Extracted data START
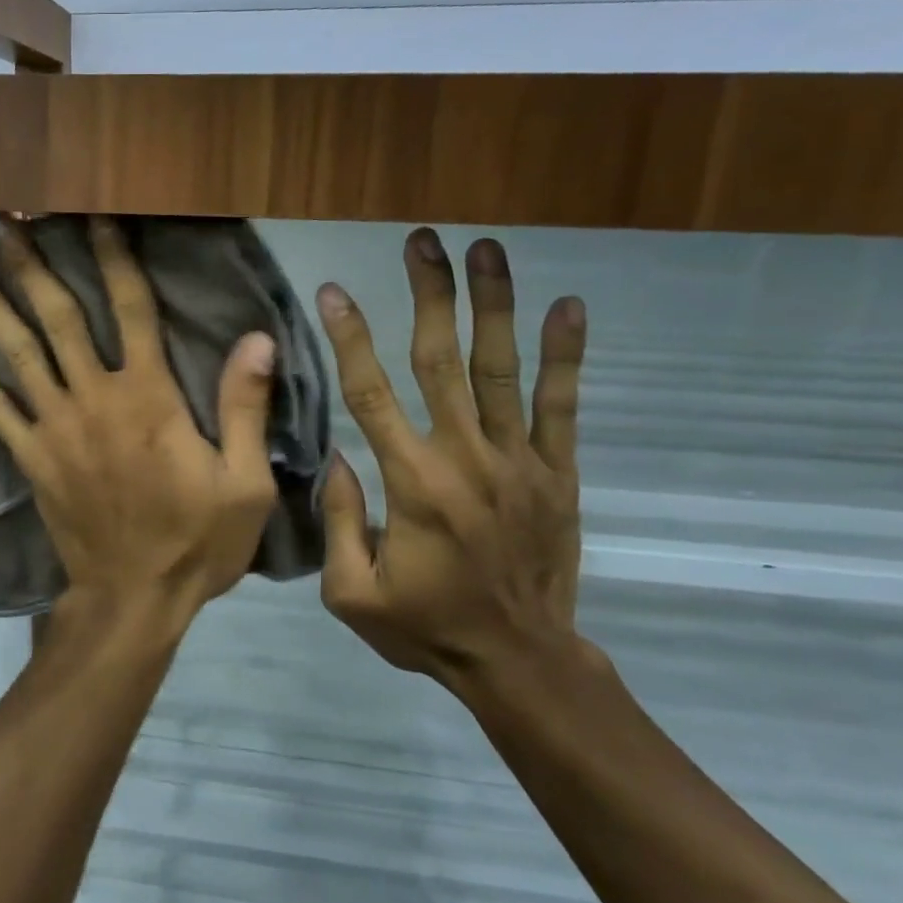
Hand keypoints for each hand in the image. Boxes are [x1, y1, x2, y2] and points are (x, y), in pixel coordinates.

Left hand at [0, 215, 279, 636]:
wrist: (134, 599)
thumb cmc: (196, 542)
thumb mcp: (244, 482)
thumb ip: (244, 407)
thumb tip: (256, 338)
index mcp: (149, 397)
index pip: (132, 309)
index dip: (113, 257)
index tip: (94, 215)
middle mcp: (95, 398)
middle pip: (58, 317)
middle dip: (31, 263)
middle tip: (3, 217)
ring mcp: (55, 427)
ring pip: (17, 352)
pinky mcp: (31, 457)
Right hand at [314, 228, 590, 696]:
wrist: (519, 661)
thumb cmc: (426, 627)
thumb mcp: (351, 592)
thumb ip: (340, 519)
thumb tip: (338, 455)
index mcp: (411, 484)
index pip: (371, 394)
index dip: (350, 338)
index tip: (334, 292)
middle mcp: (465, 458)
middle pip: (440, 361)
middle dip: (428, 295)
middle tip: (422, 241)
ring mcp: (518, 462)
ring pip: (500, 369)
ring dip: (492, 305)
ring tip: (486, 250)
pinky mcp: (557, 473)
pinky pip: (562, 405)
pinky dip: (565, 355)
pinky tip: (568, 306)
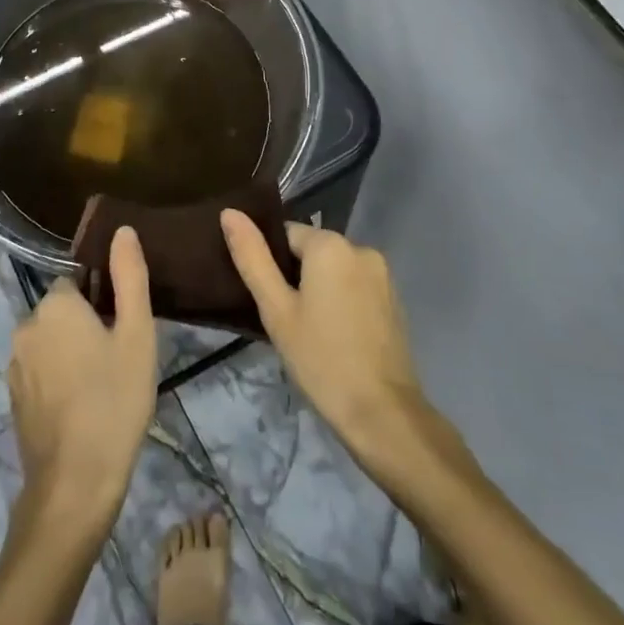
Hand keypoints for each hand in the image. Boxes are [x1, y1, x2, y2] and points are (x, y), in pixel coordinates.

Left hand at [9, 226, 157, 530]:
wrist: (75, 482)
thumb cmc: (115, 400)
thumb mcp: (137, 334)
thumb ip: (129, 277)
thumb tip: (122, 230)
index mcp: (54, 305)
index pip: (79, 283)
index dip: (104, 303)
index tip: (123, 332)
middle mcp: (25, 326)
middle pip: (63, 311)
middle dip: (87, 327)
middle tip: (119, 361)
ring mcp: (14, 365)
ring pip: (51, 342)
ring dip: (72, 354)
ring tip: (103, 387)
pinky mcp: (12, 397)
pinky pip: (40, 371)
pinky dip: (58, 379)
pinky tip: (82, 407)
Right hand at [221, 213, 426, 461]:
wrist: (382, 412)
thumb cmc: (320, 358)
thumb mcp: (276, 309)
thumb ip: (252, 258)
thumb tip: (229, 212)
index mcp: (331, 244)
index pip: (286, 234)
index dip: (270, 263)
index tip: (266, 298)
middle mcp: (361, 248)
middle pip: (312, 251)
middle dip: (294, 277)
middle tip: (282, 319)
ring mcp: (383, 275)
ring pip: (334, 270)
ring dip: (318, 289)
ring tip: (306, 331)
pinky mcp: (394, 300)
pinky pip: (355, 287)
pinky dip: (340, 301)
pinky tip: (333, 336)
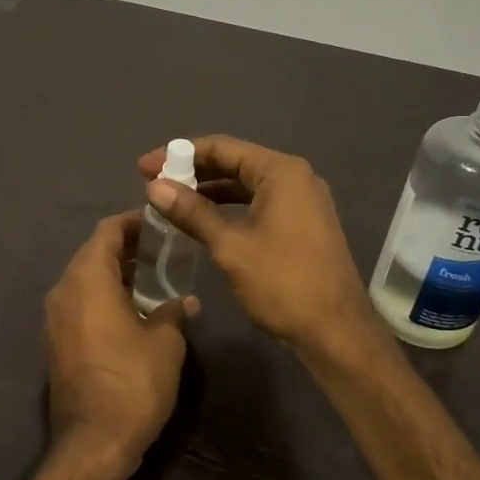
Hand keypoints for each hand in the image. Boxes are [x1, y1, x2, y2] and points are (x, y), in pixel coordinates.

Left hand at [43, 212, 196, 464]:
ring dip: (116, 274)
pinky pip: (80, 304)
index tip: (159, 222)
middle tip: (162, 249)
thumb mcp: (165, 343)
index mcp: (87, 279)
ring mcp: (55, 318)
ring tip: (153, 278)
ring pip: (85, 280)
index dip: (133, 222)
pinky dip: (104, 297)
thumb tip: (185, 301)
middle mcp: (64, 290)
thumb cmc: (133, 382)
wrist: (94, 442)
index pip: (107, 232)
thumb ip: (173, 312)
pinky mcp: (56, 342)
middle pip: (93, 253)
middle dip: (126, 248)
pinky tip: (134, 310)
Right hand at [138, 136, 376, 355]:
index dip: (179, 154)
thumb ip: (192, 212)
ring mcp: (302, 202)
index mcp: (281, 172)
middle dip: (193, 172)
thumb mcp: (230, 246)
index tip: (144, 167)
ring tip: (171, 202)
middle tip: (153, 184)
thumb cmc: (282, 282)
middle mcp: (295, 178)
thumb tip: (154, 187)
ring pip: (246, 185)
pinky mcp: (302, 225)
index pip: (222, 148)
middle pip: (234, 163)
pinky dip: (229, 209)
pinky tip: (203, 222)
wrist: (335, 331)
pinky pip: (258, 204)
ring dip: (209, 191)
Extracted data END
● Problem description
Find the word "Left" in the entries, then copy out every line that has it.

● Exercise answer
Left hand at [0, 215, 279, 636]:
Left hand at [9, 226, 157, 530]:
Left hand at [43, 212, 196, 464]:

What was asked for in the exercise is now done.